Crâne dégarni, bedonnant, de taille moyenne et le teint halé, Jay Gatsby profite d’une certaine bonhommie. Amateur de billard, l’homme a longtemps joui de la confiance de clients souscrivant assurances et autres placements financiers. Distingué par son employeur pour son efficience, le quinquagénaire perçoit d’importantes commissions dans le courant des années 1990 et 2000. Ses mensualités n’en sont pas moins fluctuantes. Gérant un portefeuille de 230 clients, Jay Gatsby voit régulièrement ses revenus passer de 4 500 à 1 500 euros. L’intéressé aurait dans un premier temps eu recours à des crédits à la consommation afin de masquer à femme et enfants une graduelle baisse de ses émoluments. La solution trouvera rapidement ses limites. L’homme en viendra à escroquer deux fidèles clients afin de maintenir son train de vie.
Un octogénaire fait office de proie prioritaire. Sans enfant et au chevet d’une épouse atteinte de la maladie d’Alzheimer, le retraité a amassé de rondelettes économies au cours d’une vie empreinte de simplicité. Jay Gatsby propose différents placements à un client en confiance. Une soixantaine de chèques en blanc sera remise à l’assureur entre 2005 et 2012. Plus de 350 000 euros sont directement encaissés par Jay Gatsby. La banque de la victime finira par tirer la sonnette d’alarme en janvier 2012 après la présentation de six chèques d’un montant global de 100 000 euros.
Licencié pour faute grave par son employeur et entendu au commissariat de Saint-Dizier, l’escroc fait soudainement face à sa responsabilité. La prescription d’une partie de malversations opérées par Jay Gatsby ramènera le préjudice de la victime à la somme de 216 000 euros. Créancier de 91 000 euros auprès de plusieurs établissements de crédit, locataire de son logement, l’assureur indélicat n’aura jamais cessé de vivre au dessus de ses moyens.
«Se regarder dans une glace»
Représentant l’octogénaire lésé, Maître Benoit faisait état d’un certain effroi. «On peut être endetté et honnête, des millions de personnes vivant sous le seuil de pauvreté peuvent continuer à se regarder dans une glace, martelait l’avocat. A qui fera-t-on croire que ces escroqueries ont été commises afin de rembourser des crédits à la consommation ? On ne tente pas de soutirer 100 000 euros en quelques jours pour payer ses traites ! Mon client et son épouse se sont serrés la ceinture toute leur vie avant qu’un aigrefin ne vienne les escroquer pour s’enrichir. Ce roi de l’escroquerie aurait pu se terrer chez lui, mais non, il a préféré continuer à s’exposer dans la presse à l’occasion de compétitions de billard !» L’avocat de l’ancien employeur de Jay Gatsby évoquait quant à lui l’existence – imagée – «d’un billard en noyer avec billes en ivoire et queues en or» avant de s’étonner quant au nouvelles fonctions du prévenu. Et pour cause : Jay Gatsby œuvre désormais en tant que conseiller commercial aux services d’une mutuelle.

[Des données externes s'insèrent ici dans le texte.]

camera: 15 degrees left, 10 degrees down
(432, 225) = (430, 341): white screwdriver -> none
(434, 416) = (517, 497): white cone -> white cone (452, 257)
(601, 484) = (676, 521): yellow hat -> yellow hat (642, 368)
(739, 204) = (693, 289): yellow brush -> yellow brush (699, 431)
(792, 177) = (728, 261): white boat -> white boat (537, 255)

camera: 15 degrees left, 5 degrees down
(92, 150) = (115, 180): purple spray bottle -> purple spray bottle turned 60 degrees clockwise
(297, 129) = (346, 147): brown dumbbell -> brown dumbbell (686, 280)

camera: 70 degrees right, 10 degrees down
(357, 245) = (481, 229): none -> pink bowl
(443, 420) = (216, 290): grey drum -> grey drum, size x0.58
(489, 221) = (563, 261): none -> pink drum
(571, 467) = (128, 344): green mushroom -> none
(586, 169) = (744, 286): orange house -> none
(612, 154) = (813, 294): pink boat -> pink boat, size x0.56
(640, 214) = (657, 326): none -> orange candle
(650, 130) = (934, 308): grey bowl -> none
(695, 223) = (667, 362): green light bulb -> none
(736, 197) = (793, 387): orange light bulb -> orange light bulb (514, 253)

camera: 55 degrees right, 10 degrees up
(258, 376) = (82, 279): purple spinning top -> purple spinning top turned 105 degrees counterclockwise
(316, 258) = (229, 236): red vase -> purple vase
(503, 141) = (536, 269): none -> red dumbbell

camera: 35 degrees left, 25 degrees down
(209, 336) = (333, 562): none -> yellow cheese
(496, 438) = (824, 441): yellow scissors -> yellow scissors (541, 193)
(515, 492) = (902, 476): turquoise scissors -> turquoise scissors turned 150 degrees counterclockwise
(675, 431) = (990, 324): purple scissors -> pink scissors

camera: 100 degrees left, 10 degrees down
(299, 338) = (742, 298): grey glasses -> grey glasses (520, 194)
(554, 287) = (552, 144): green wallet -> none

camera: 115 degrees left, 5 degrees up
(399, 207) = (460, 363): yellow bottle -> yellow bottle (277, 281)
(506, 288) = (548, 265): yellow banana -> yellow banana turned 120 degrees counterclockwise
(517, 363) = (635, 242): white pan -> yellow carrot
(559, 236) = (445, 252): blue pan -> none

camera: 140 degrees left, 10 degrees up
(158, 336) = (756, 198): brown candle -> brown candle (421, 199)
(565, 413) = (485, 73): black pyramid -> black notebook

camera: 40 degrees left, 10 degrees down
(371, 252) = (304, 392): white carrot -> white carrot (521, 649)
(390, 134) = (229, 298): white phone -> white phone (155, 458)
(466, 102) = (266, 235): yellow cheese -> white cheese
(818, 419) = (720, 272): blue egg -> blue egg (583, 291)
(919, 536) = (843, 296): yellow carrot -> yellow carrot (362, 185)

«Monsieur est impliqué dans un dossier similaire appelé à être traité prochainement, d’autres sommes ont donc été soutirées à un autre client. Dans ces conditions, je m’interroge sur l’emploi des sommes captées», notait le procureur Amouret avant d’appeler le tribunal à prononcer une interdiction d’exercer toute activité liée à la vente de produits d’assurance ou financiers.
«Mon client a commis une bêtise et il va la payer, mais vous devez préserver son avenir en lui permettant de continuer à travailler», répliquait Me Moussa. L’avocat aura été entendu. Condamné à 18 mois de prison avec sursis, Jay Gatsby pourra poursuivre son activité dans l’attente d’une deuxième comparution devant le tribunal correctionnel pour des faits similaires. La question de la réparation des préjudices sera tranchée au terme d’une procédure civile.